Im Oktober 2006 stellte der Eichborn Verlag für die wohl bekannteste anspruchsvolle Buchreihe auf dem deutschen Buchmarkt, die »Andere Bibliothek« zwei neue Herausgeber vor: Michael Naumann und Klaus Harpprecht. Wie Spiegel online berichtet, hat der Verlag nach nur drei Jahren diese beiden Herausgeber wieder entlassen:
„Der Eichborn-Verlag hat sich entschieden, mit modernen Marketing- Methoden nach einer neuen Zielgruppe für die Andere Bibliothek zu suchen“, sagte Naumann am Donnerstag. „Sowohl Klaus Harpprecht als auch ich sind der Meinung, dass Zielgruppen-Ideologie jeglicher Art, ob gruppen- oder altersspezifisch, mit dem Charakter dieser Buchreihe nichts zu tun hat. Wir bedauern die Entscheidung des Verlags und wünschen dieser wunderbaren Buchreihe eine Zukunft, die ihrer Tradition entspricht.“
Nun ist die »Andere Bibliothek« der Inbegriff einer Zielgruppen-orientierten Buchreihe gewesen, und man kann begreifen, dass der Verlag zwei Herausgeber der Reihe entlässt, die gerade dieses Konzept nicht verstehen. Andererseits haben wir ja bereits damals, als die Reihe ihren Gründer Hans Magnus Enzensberger verlor, festgestellt, dass auch der Eichborn Verlag lange schon jeglichen Kontakt mit der ursprünglichen Zielgruppe der Reihe verloren hatte, nämlich mit den Buchliebhabern, die rare Texte in solider handwerklicher Ausstattung wollten, statt mit der üblichen Massenware der Papierindustrie abgespeist zu werden. Dieses Profil ist der »Andere Bibliothek« inzwischen aber komplett abhanden gekommen.
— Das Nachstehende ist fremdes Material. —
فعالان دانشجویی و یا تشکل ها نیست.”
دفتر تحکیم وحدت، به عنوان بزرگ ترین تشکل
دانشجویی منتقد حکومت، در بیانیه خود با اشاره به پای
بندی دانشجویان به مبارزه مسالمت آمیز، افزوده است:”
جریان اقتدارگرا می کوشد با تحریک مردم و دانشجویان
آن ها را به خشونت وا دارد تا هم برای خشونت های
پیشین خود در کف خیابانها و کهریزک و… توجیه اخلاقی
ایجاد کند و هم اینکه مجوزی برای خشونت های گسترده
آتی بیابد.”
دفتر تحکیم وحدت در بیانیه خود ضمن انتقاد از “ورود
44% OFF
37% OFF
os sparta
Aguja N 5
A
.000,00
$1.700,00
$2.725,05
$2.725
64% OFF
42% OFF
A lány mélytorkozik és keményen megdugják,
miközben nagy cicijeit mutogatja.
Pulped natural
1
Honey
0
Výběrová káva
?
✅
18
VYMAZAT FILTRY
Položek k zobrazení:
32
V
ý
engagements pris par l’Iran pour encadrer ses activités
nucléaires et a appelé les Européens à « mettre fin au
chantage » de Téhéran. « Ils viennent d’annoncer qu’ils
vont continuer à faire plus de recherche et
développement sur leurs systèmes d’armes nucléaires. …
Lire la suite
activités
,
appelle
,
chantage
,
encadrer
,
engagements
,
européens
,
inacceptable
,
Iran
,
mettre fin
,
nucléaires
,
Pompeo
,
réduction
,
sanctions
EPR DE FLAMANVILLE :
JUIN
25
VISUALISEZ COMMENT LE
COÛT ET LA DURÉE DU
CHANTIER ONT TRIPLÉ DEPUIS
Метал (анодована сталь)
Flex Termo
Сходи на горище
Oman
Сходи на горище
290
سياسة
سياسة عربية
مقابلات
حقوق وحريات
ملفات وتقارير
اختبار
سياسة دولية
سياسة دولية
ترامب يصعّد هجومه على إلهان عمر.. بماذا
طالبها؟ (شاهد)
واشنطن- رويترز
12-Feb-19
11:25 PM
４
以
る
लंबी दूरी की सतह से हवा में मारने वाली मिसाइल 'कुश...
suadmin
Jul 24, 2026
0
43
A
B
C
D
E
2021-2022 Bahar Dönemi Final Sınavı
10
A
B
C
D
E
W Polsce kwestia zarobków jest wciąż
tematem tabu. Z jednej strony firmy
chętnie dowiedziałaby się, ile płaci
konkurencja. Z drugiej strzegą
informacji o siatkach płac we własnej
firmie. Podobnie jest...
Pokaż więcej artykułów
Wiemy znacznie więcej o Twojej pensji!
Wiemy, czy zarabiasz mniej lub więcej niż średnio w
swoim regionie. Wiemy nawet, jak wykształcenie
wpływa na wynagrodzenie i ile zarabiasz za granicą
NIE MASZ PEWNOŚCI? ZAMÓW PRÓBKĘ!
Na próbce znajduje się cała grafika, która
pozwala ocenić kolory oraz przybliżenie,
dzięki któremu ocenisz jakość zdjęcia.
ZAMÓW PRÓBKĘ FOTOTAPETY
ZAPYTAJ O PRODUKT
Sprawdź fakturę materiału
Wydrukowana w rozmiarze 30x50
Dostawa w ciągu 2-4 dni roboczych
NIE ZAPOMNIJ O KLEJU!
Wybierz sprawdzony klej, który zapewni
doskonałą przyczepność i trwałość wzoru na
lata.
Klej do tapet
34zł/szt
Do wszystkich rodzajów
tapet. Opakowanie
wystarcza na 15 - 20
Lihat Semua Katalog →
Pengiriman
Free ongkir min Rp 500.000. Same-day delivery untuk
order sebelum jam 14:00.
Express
Nun soll es ein dem breiten Publikum eher unbekannter Macher richten:
Der Eichborn Verlag teilte mit, neuer Programmleiter der Anderen Bibliothek werde ab 1. Januar 2011 Christian Döring. Der frühere Suhrkamp-Lektor mit Hang zum schillernden Auftritt gilt als eine der markanten Gestalten der deutschen Buchbranche.
Wohlgemerkt, er gilt als markante Gestalt; Enzensberger war eine markante Gestalt. – Sic transit gloria mundi.